TASK DETAILS: Please filter the data down to the lines that include the word "Gross" and copy them.

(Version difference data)
-- Opening Marker --

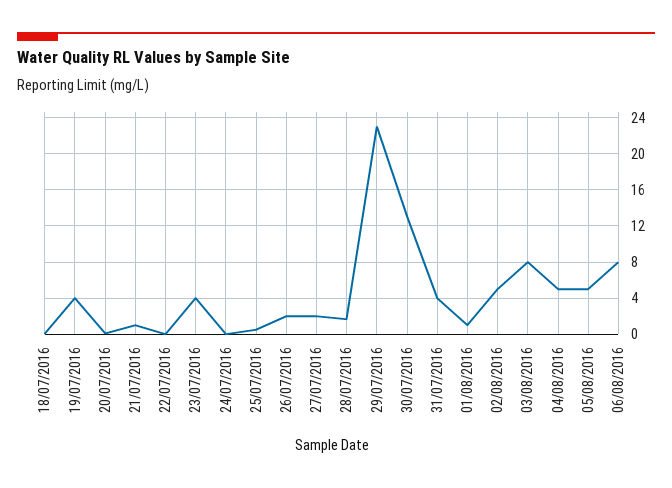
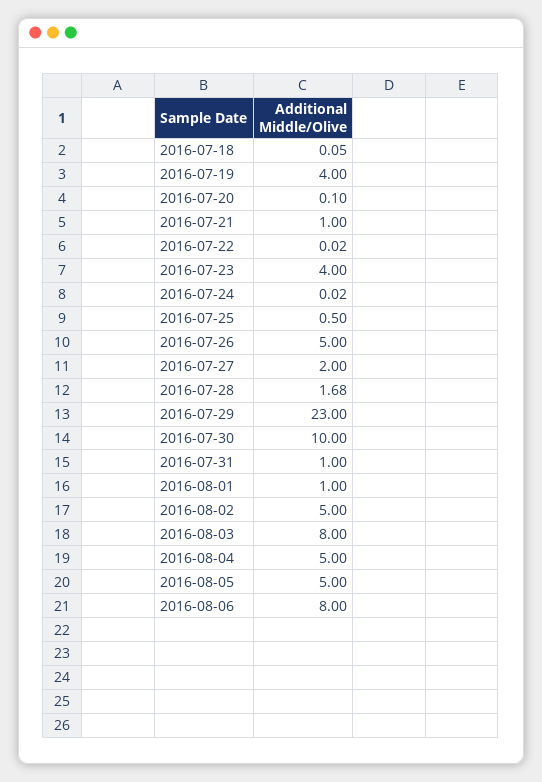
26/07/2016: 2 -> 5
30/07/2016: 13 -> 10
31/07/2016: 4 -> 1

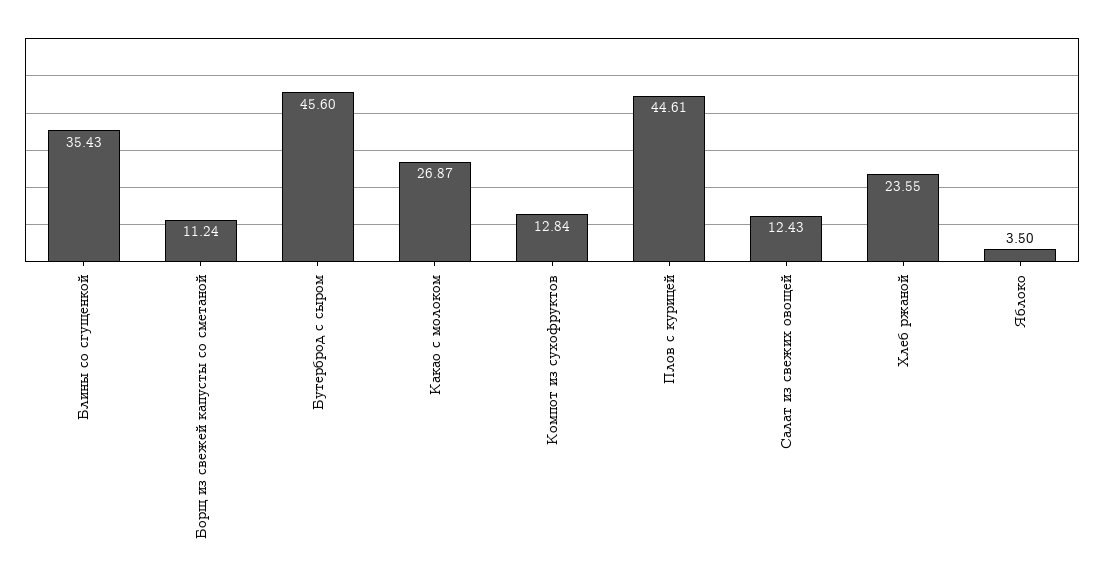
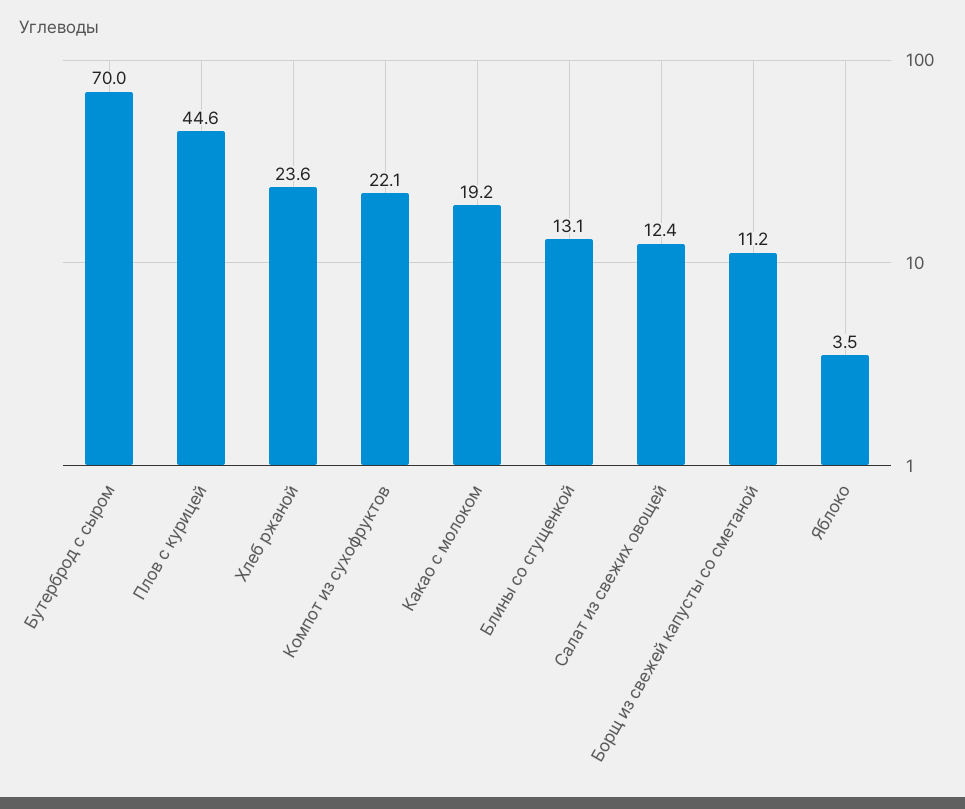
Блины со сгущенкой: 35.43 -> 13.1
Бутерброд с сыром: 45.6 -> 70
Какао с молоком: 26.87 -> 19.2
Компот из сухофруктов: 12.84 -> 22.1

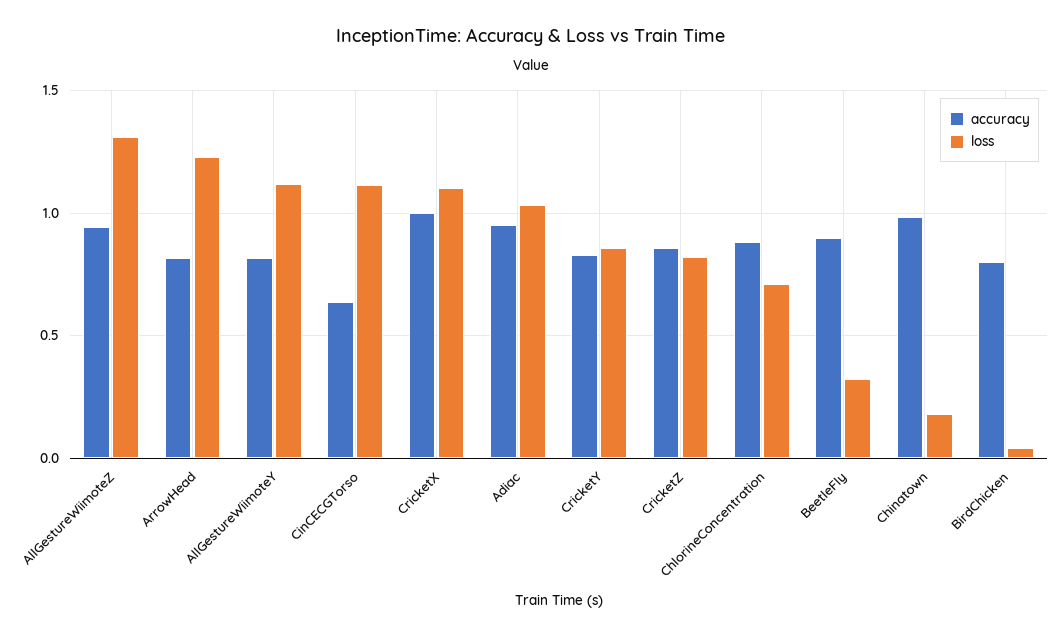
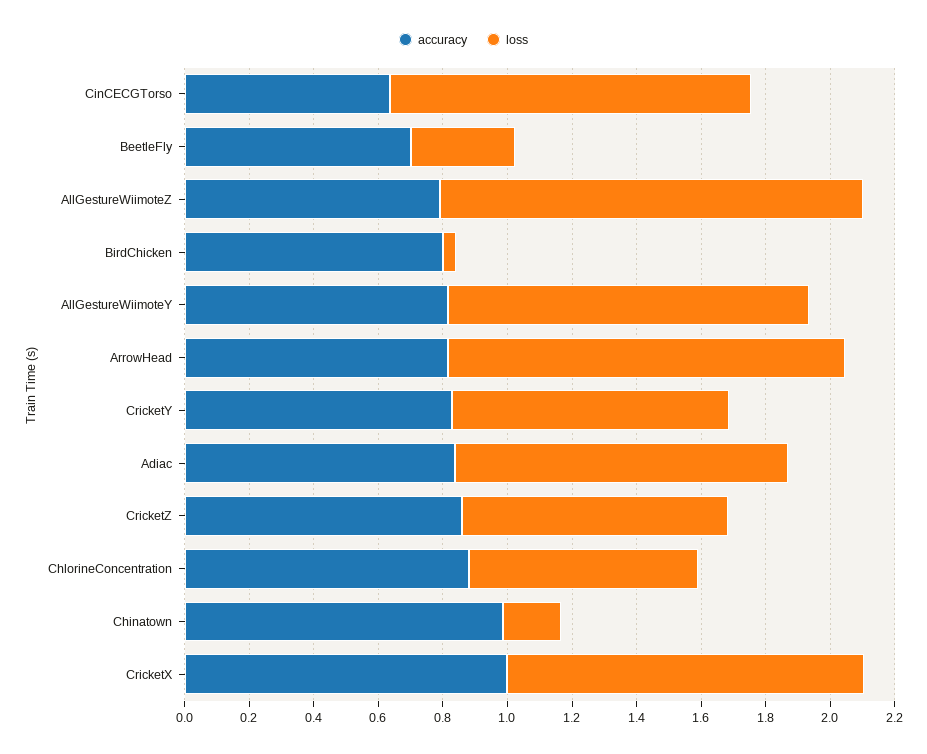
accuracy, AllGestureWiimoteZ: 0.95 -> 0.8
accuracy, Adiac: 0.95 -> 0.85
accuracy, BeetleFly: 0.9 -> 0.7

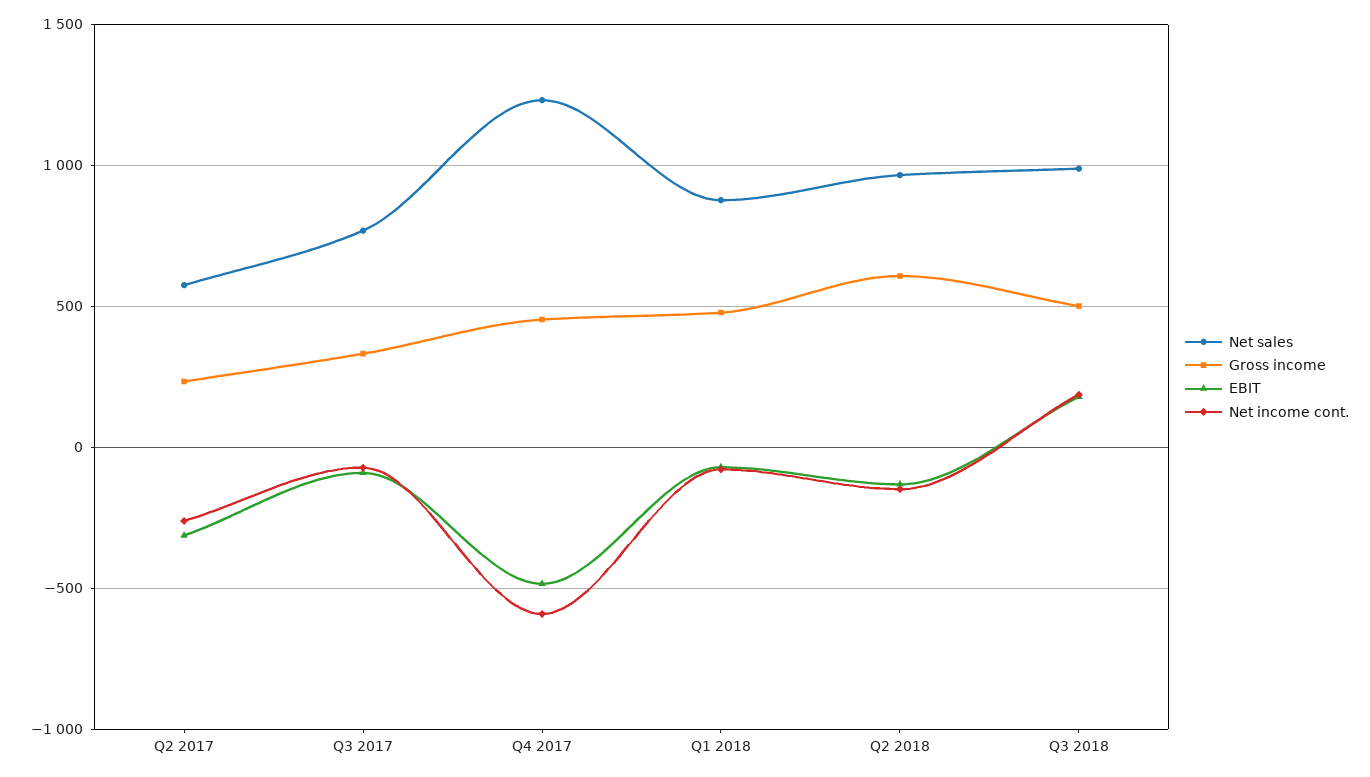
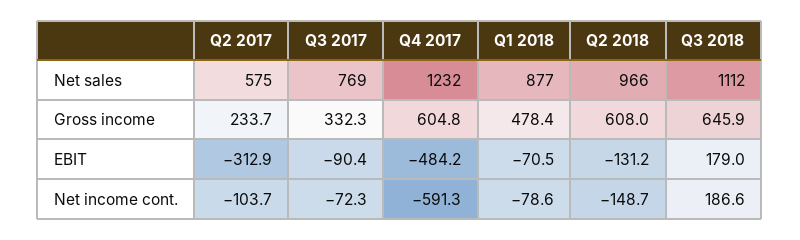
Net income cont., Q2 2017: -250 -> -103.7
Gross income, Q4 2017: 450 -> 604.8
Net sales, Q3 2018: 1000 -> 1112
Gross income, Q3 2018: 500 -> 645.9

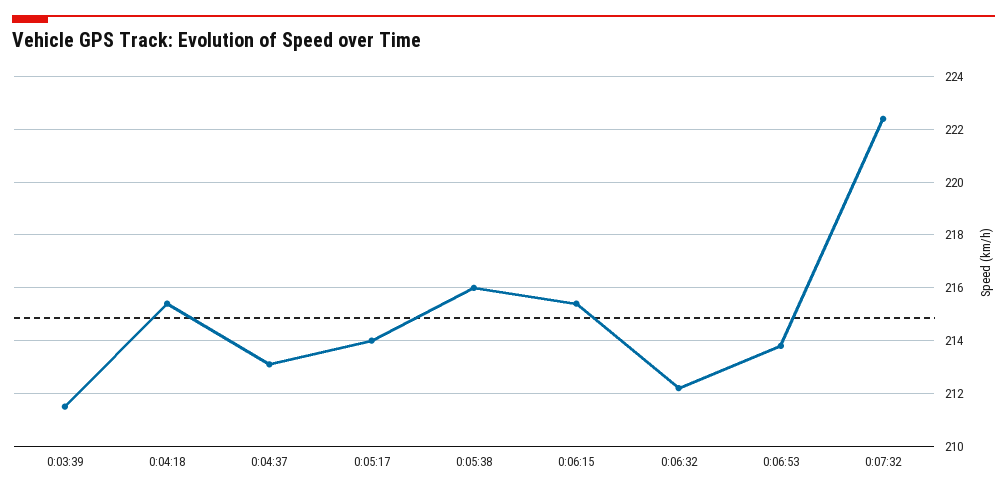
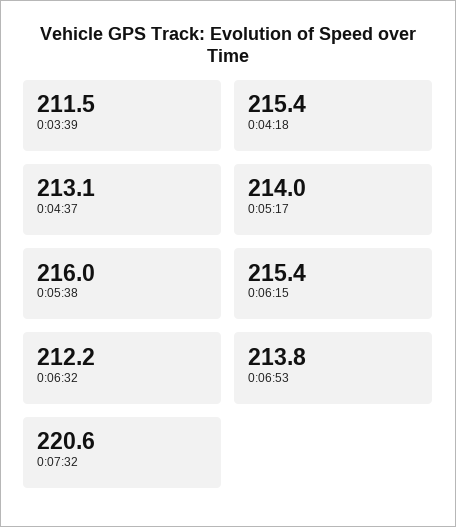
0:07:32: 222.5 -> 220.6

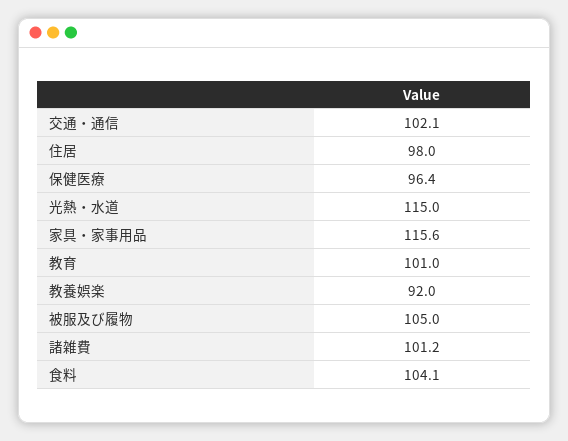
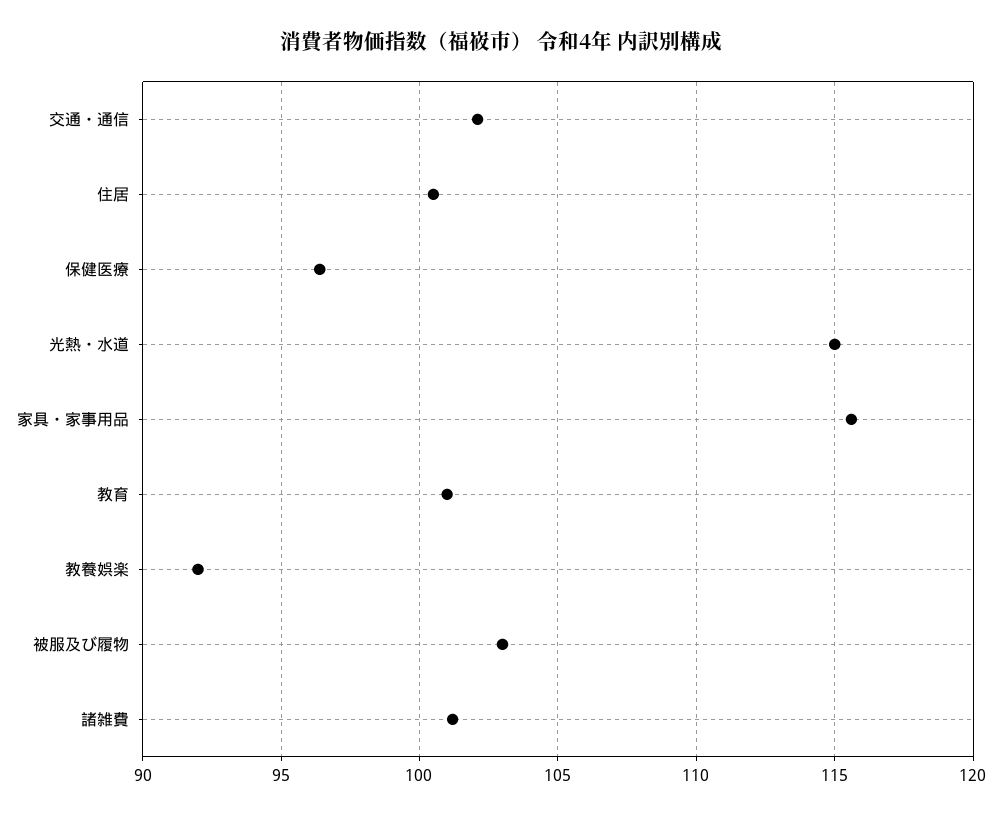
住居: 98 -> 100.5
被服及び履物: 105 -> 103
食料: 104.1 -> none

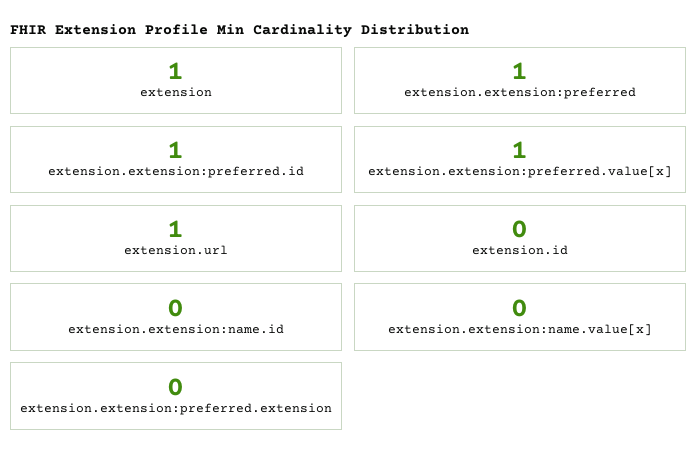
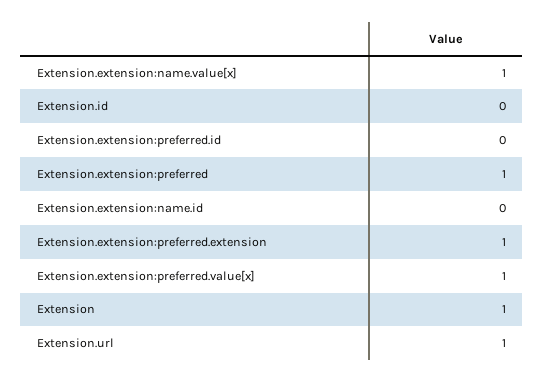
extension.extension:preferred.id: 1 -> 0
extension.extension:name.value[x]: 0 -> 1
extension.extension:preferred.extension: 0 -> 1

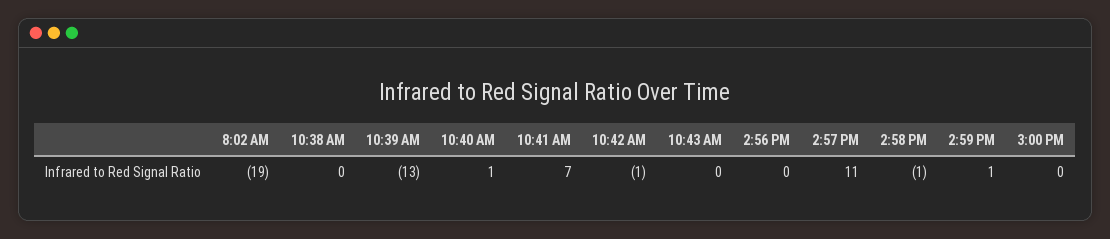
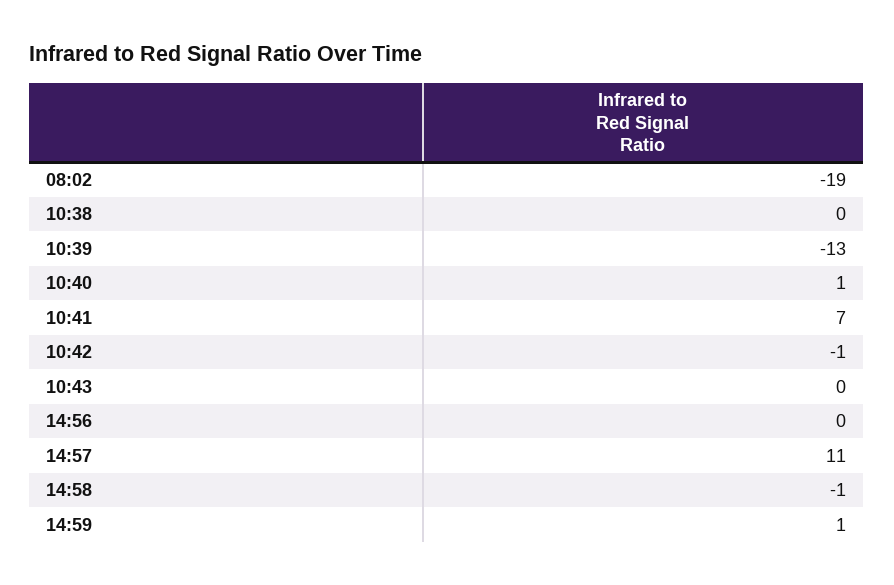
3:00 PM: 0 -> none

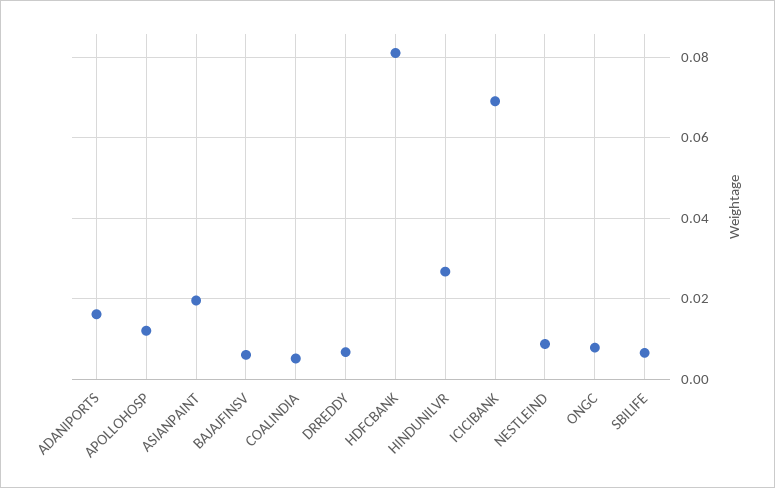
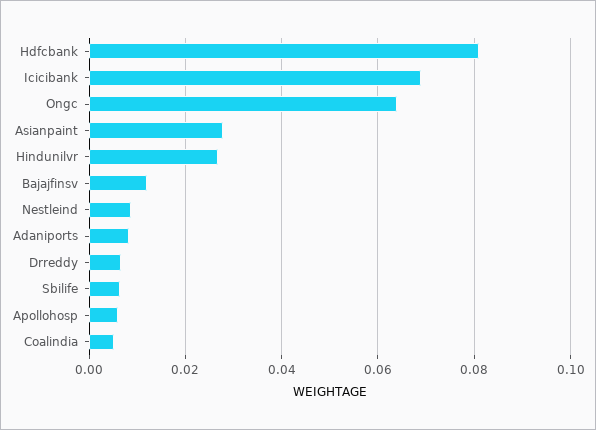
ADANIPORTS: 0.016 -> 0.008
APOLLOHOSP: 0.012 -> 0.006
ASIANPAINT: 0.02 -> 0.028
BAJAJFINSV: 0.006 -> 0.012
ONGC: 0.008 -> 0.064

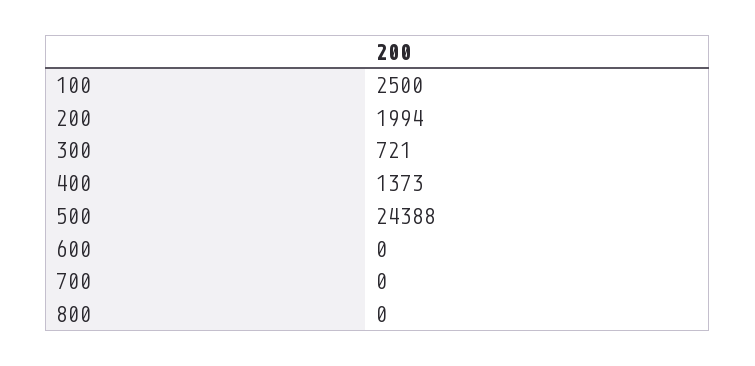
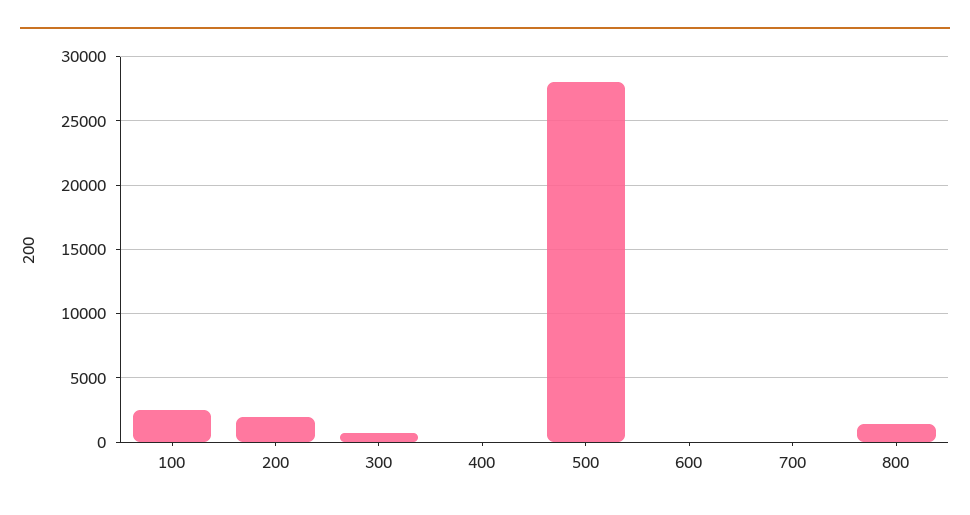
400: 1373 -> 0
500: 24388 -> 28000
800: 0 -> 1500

-- Closing Marker --

OUTPUT FOR THIS TASK:
Gross income, Q4 2017: 450 -> 604.8
Gross income, Q3 2018: 500 -> 645.9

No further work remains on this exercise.